Fig. 1. (color online) Structure and properties of the designed PCF fiber filled with argon gas at different pressures: (a) fiber structure and its fundamental mode field, and variations of (b) fiber dispersion and (c) nonlinearity with wavelength.

Figure 2 shows that the MI gain varies with the detuning frequency Ω for different argon gas pressures ranging from 1P0 to 400P0 and the light power is 100 W. It indicates that the MI gain bandwidth increases gradually with the increase of the gas pressure. For example, the full width at half maximum (FWHM) of MI gain spectrum is 32.8 THz at pressure 1P0, while it increases to 67.5 THz at pressure 400P0. Moreover, when the gas pressure is below 300P0, there are two gain peaks in the Stokes or anti-Stokes region. However, when the gas pressure is above 300P0, the two gain peaks merge into a gain peak, and a wide gain bandwidth is generated. It is interesting that the two gain peaks in the Stokes and anti-Stokes region are of symmetric distribution. Further analyzing Fig. 2, one can also find that the MI gain amplitude decreases gradually with the increase of the gas pressure. The reason is that the incident light energy is transferred to more detuning frequency components, which results in the increase of MI gain bandwidth and the decrease of gain amplitude. As a whole, these results indicate that controlling the MI gain by adjusting the gas pressure in the PCF is effective, and it provides a simple way to improve the MI gain.

Fig. 2. (color online) MI gain variations with frequency detuning for different gas pressures with pump power fixed at 100 W.

In the above section, we mainly discussed the effect of gas pressure on the MI gain bandwidth and amplitude at pump power Pp = 100 W. The following part will analyze the influences of the incident power on the MI gain at different gas pressures. Figure 3 shows the variations of the sideband wavelength with the incident light power. To express the MI gain more clearly, the color bar is used to represent the normalized MI gain. One can see from Fig. 3 that with the increase of the incident light power (from 1 W to 200 W), the gain peak in the Stokes or anti-Stokes region is gradually away from the incident wavelength (1064 nm), but their gain bandwidths widen gradually. The changing trend is most obvious at the gas pressure p = 400P0 especially, and the gain bandwidth reaches a maximum value at pump power Pp = 200 W. All figures manifest that an optimal MI gain with a wide bandwidth and a high gain can be obtained by optimizing the incident power and the gas pressure simultaneously.

--- RECORDED INFORMATION ---
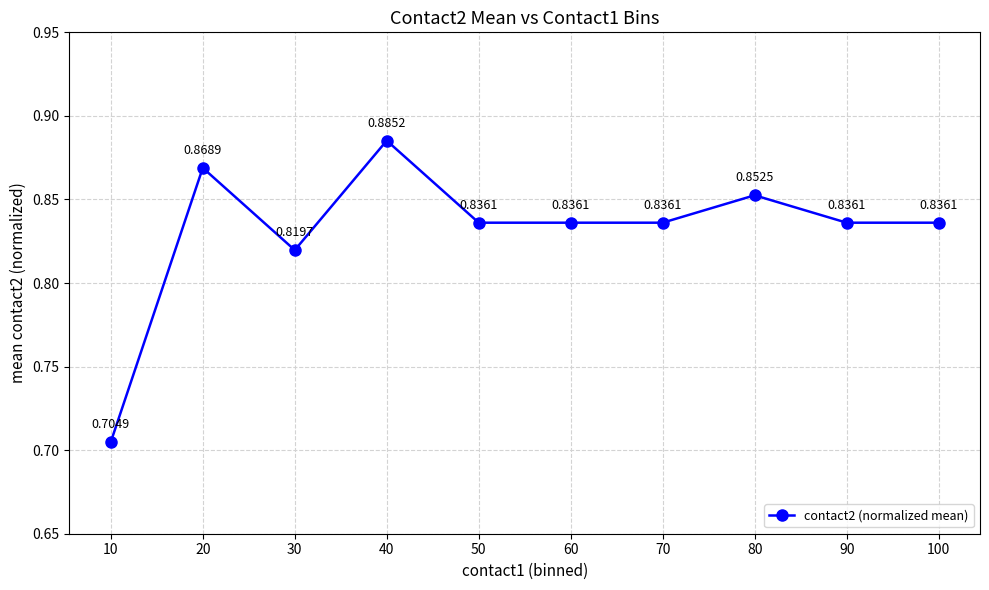

Between 20 and 10, which is larger?

20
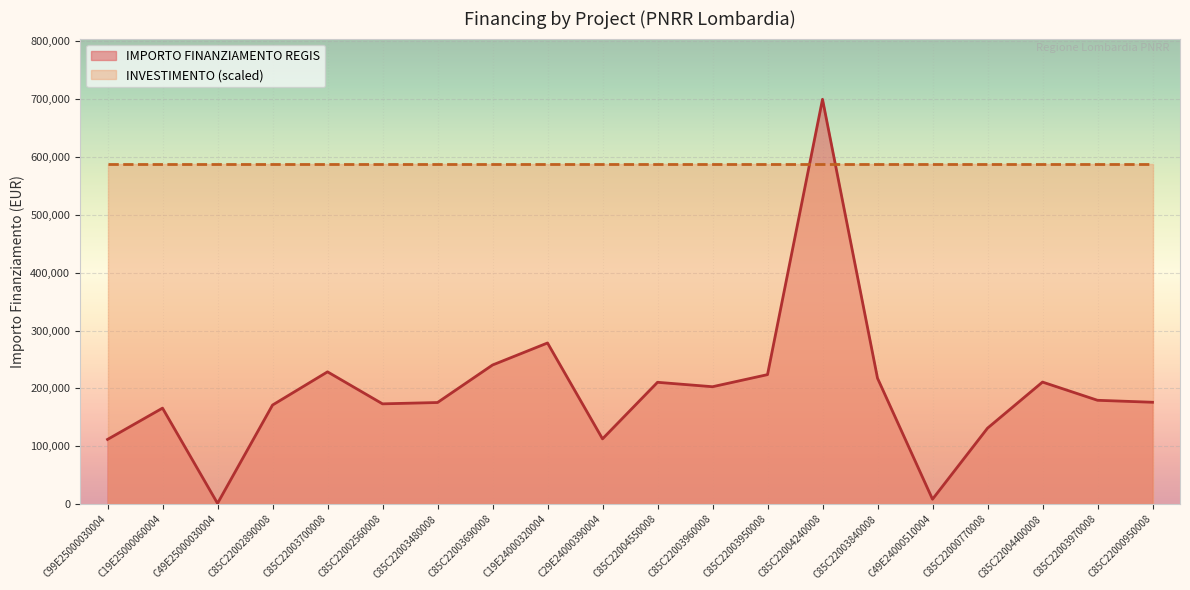

At which label does the data first exceed 179420?

C85C22003700008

--- PROBLEMS TO WORK ON ---
(1) From the passage on MI gain in the argon-filled fiber, translate this sentence into Spanish: "It indicates that the MI gain bandwidth increases gradually with the increase of the gas pressure."
(2) Retype the part of the passage on MI gain in the argon-filled fiber that opens with the words containing "Fig. 1. (color" and closes with "nonlinearity with wavelength.".

--- ANSWERS TO THE PROBLEMS ---
(1) Indica que el ancho de banda de la ganancia de MI aumenta gradualmente con el aumento de la presión del gas.

(2)
Fig. 1. (color online) Structure and properties of the designed PCF fiber filled with argon gas at different pressures: (a) fiber structure and its fundamental mode field, and variations of (b) fiber dispersion and (c) nonlinearity with wavelength.